Carrie Wood, loving and driven, lived in that home. Generations apart from her, I feel as if I know her. Born in 1879, she married Luther Reeves builder of that vintage abode we cherish today. My affection for this turn-of-the-century lady developed as I made preparations for the Preservation 2013 Woodstock exhibit highlighting some of our earliest female citizens. I've read the Reeves family history several times. On my errands, I often drive by the land, north of Main Street, that her family (the Wood clan) once cultivated. Most recently, at the Reeves house, I peeked inside those rooms in which she labored at a wood-burning stove, stored dried apples from her own trees, embraced hardworking Luther, chided her children, cried and laughed. She was something. Certainly her eight children thought so. Determined Carrie had the strength of an ox. In the family history, her son Sam Reeves tells of Carrie's never-ending household duties: growing everything they ate, making their clothes, doing laundry in a pot over a backyard fire, cooking meals and two fresh desserts, daily, for a family of ten.
You may wonder how a woman managed to do all the above without electricity, grocery stores or modern appliances. I think I know what gave this petite woman, light as the cotton that grew around here, her inner steel. More than anything in the world, Carrie wanted to give her children a tranquil, secure home where their needs were well met; Carrie's childhood had been quite different. Her father died when she was two years old. Her mother succumbed when Carrie turned five. I shivered with empathy when I first read her brief account of a time soon after her mother's death. Orphaned Carrie stood on a box in the kitchen to look out the window as her siblings (the oldest only fifteen) scrambled to "save the harvest." Heartache and fear must have haunted them all. By the way, at the window, little Carrie was busy making their bread. Know any kindergartners who can do that?

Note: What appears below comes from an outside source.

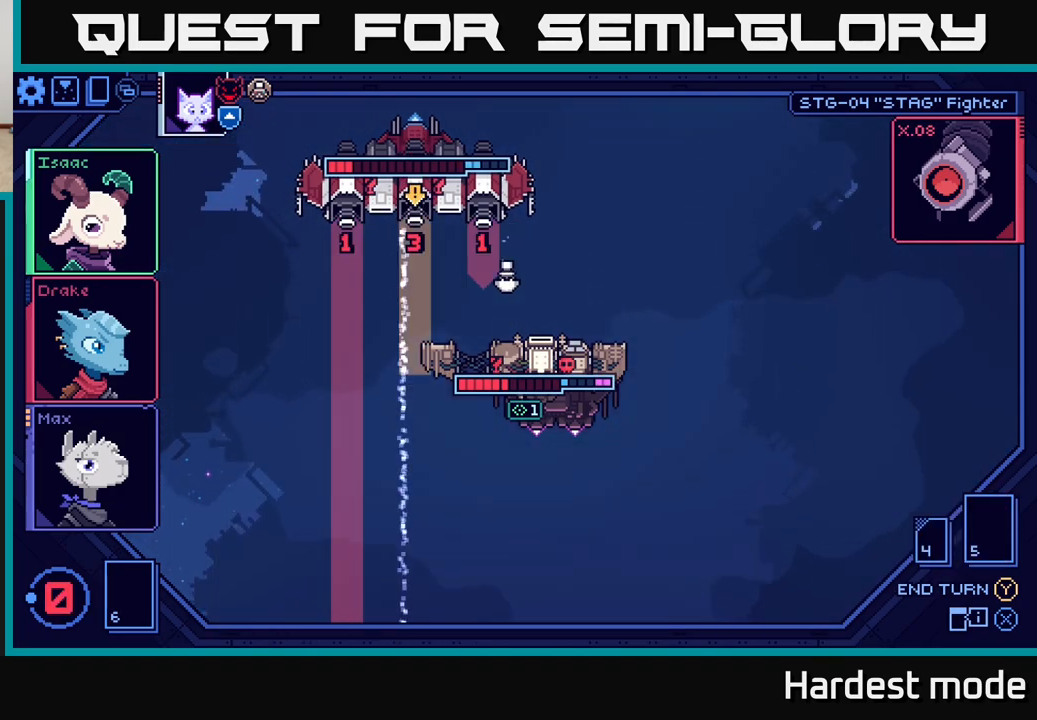
{"buttons": [], "left_stick": "center", "right_stick": "center", "events": []}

The following years are unclear concerning Carrie, but it's likely the younger children were shuffled off to others who took them in. Years later, in 1896 Woodstock, fully-grown Carrie joined in a Saturday night dance at the Haney farm where she met Luther Reeves and married him the next year at eighteen. And aren't we glad. Luther became a store keeper and selected twelve acres on which to build their home, and the couple quietly went about living. Their endeavors were far from easy, but life contained many rewarding days. For that simple reason, I know they would adore the painted vignettes of Woodstock townsfolk enjoying their lives, today. . . . Brava, Kristina Laurendi Havens! Stop by the studio she shares with Ann Litrel and see what both these artists create as if by magic as they strive to save an old house.